Методы на базе CRISPR позволяют легче и изящнее изменять растения, которые тысячи лет служили мишенями генетических манипуляций. Предок помидора, который по-прежнему встречается в дикой природе, дает плоды размером с горошину. В ходе одомашнивания растения его плоды становились крупнее и питательнее – так получились знакомые нам томаты. Избирательное скрещивание позволило нам отобрать предпочтительные генетические варианты, но за традиционную селекцию мы расплачиваемся снижением генетического разнообразия и устойчивости растений к стрессам, характерной для их дикого родственника. В 2018 году ученые применили систему CRISPR/Cas9, чтобы встроить в геном дикого растения всего четыре гена одомашненных томатов27. В результате оно дало плоды массой втрое больше обычной. Точность CRISPR не только бережет целостность генома, но и не допускает переноса потенциально нежелательных сцепленных генов – побочного эффекта традиционной селекции (мы видели похожее сцепление у арбуза).

Но, разумеется, больше всего нас заботит собственный организм. Медицинские подходы на базе генетического редактирования разрабатывают и внедряют с головокружительной быстротой. Эти техники не только приносят пользу, но и проливают свет на тонкости практического применения редактирующих инструментов. Чтобы системы CRISPR/Cas9 могли вырезать и вставлять фрагменты генома, эти молекулярные машины должны попадать внутрь клеток, которые мы хотим модифицировать. Лучше всего с этой задачей справляются вирусы, специально доработанные для переноса ДНК, которая кодирует белок Cas9 и необходимые последовательности РНК. Вирусы автоматически распознают клетки-мишени, прикрепляются к ним и затем проникают внутрь.
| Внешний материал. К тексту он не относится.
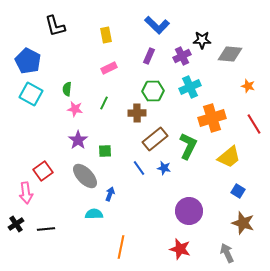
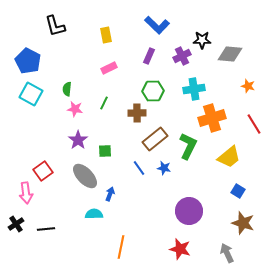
cyan cross: moved 4 px right, 2 px down; rotated 15 degrees clockwise
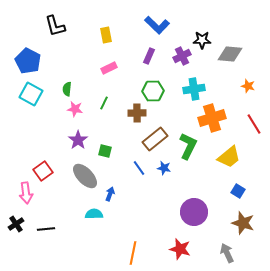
green square: rotated 16 degrees clockwise
purple circle: moved 5 px right, 1 px down
orange line: moved 12 px right, 6 px down
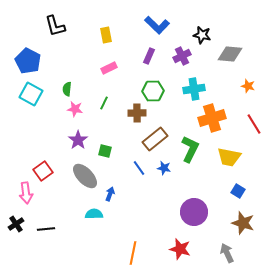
black star: moved 5 px up; rotated 12 degrees clockwise
green L-shape: moved 2 px right, 3 px down
yellow trapezoid: rotated 50 degrees clockwise
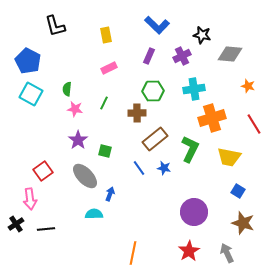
pink arrow: moved 4 px right, 6 px down
red star: moved 9 px right, 2 px down; rotated 25 degrees clockwise
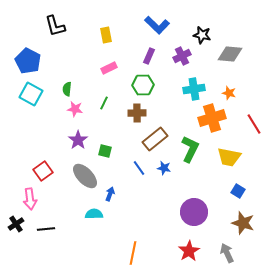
orange star: moved 19 px left, 7 px down
green hexagon: moved 10 px left, 6 px up
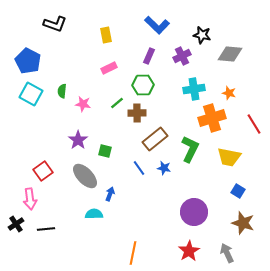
black L-shape: moved 2 px up; rotated 55 degrees counterclockwise
green semicircle: moved 5 px left, 2 px down
green line: moved 13 px right; rotated 24 degrees clockwise
pink star: moved 8 px right, 5 px up
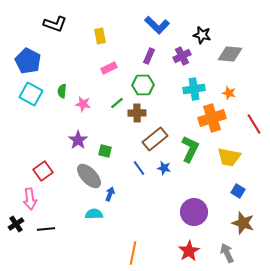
yellow rectangle: moved 6 px left, 1 px down
gray ellipse: moved 4 px right
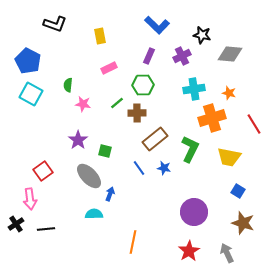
green semicircle: moved 6 px right, 6 px up
orange line: moved 11 px up
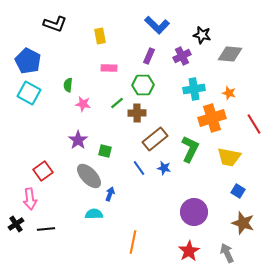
pink rectangle: rotated 28 degrees clockwise
cyan square: moved 2 px left, 1 px up
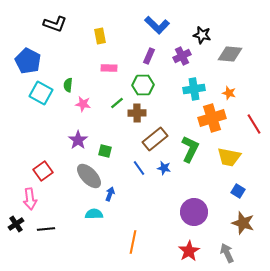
cyan square: moved 12 px right
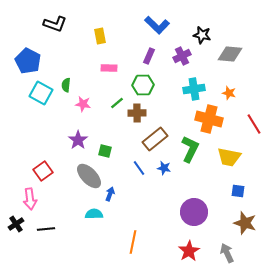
green semicircle: moved 2 px left
orange cross: moved 3 px left, 1 px down; rotated 32 degrees clockwise
blue square: rotated 24 degrees counterclockwise
brown star: moved 2 px right
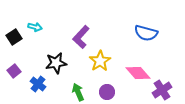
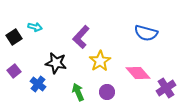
black star: rotated 20 degrees clockwise
purple cross: moved 4 px right, 2 px up
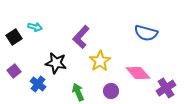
purple circle: moved 4 px right, 1 px up
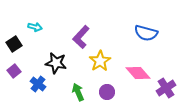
black square: moved 7 px down
purple circle: moved 4 px left, 1 px down
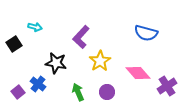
purple square: moved 4 px right, 21 px down
purple cross: moved 1 px right, 2 px up
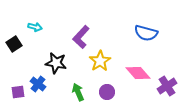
purple square: rotated 32 degrees clockwise
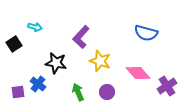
yellow star: rotated 20 degrees counterclockwise
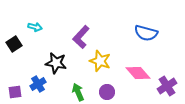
blue cross: rotated 21 degrees clockwise
purple square: moved 3 px left
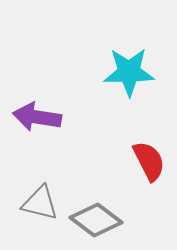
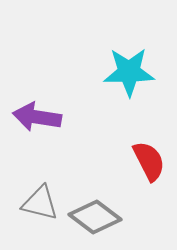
gray diamond: moved 1 px left, 3 px up
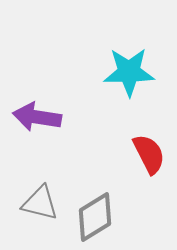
red semicircle: moved 7 px up
gray diamond: rotated 69 degrees counterclockwise
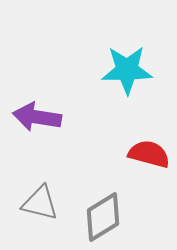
cyan star: moved 2 px left, 2 px up
red semicircle: rotated 48 degrees counterclockwise
gray diamond: moved 8 px right
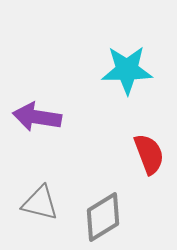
red semicircle: rotated 54 degrees clockwise
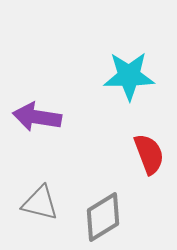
cyan star: moved 2 px right, 6 px down
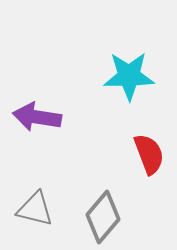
gray triangle: moved 5 px left, 6 px down
gray diamond: rotated 18 degrees counterclockwise
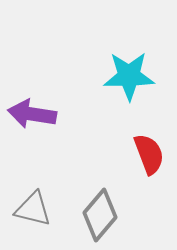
purple arrow: moved 5 px left, 3 px up
gray triangle: moved 2 px left
gray diamond: moved 3 px left, 2 px up
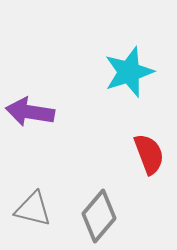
cyan star: moved 4 px up; rotated 18 degrees counterclockwise
purple arrow: moved 2 px left, 2 px up
gray diamond: moved 1 px left, 1 px down
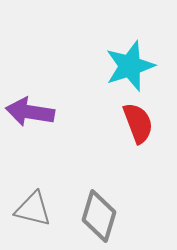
cyan star: moved 1 px right, 6 px up
red semicircle: moved 11 px left, 31 px up
gray diamond: rotated 24 degrees counterclockwise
Но направить вирусы только в нужные нам клетки очень сложно. Одно из решений – извлекать целевые клетки из организма, редактировать их и помещать обратно. В 2015 году, например, ученые из Пенсильванского университета отбирали клетки крови и циркулирующие иммуноциты у пациентов, зараженных вирусом иммунодефицита человека (ВИЧ), который атакует T-лимфоциты, и возвращали их уже отредактированными28. Еще раньше ученые заметили, что мутация в гене CCR5, кодирующем мембранный белок Т-лимфоцитов, может защищать от ВИЧ-инфекции[69]. Пенсильванская группа повредила в извлеченных Т-клетках CCR5 и ввела их в кровоток тех же пациентов. Улучшение здоровья после процедуры оказалось незначительным, но метод зарекомендовал себя как безопасный и убедил несколько научных коллективов продолжить разрабатывать это терапевтическое направление. Еще один новаторский эксперимент 2015 года тоже задействовал иммунные клетки, на этот раз взятые у донора: их отредактировали, чтобы сделать устойчивыми к противораковым препаратам, и ввели в организм годовалой девочки, которая страдала лейкозом, не отвечающим на другие методы лечения29. Как правило, донорские иммуноциты провоцируют мощный и потенциально смертельный иммунный ответ у реципиента, если подходят ему не идеально. В этом же эксперименте редактирование предполагало и отключение генов, запускающих такой ответ. Организм ребенка принял модифицированные клетки спокойно, и лейкоз перешел в стадию ремиссии.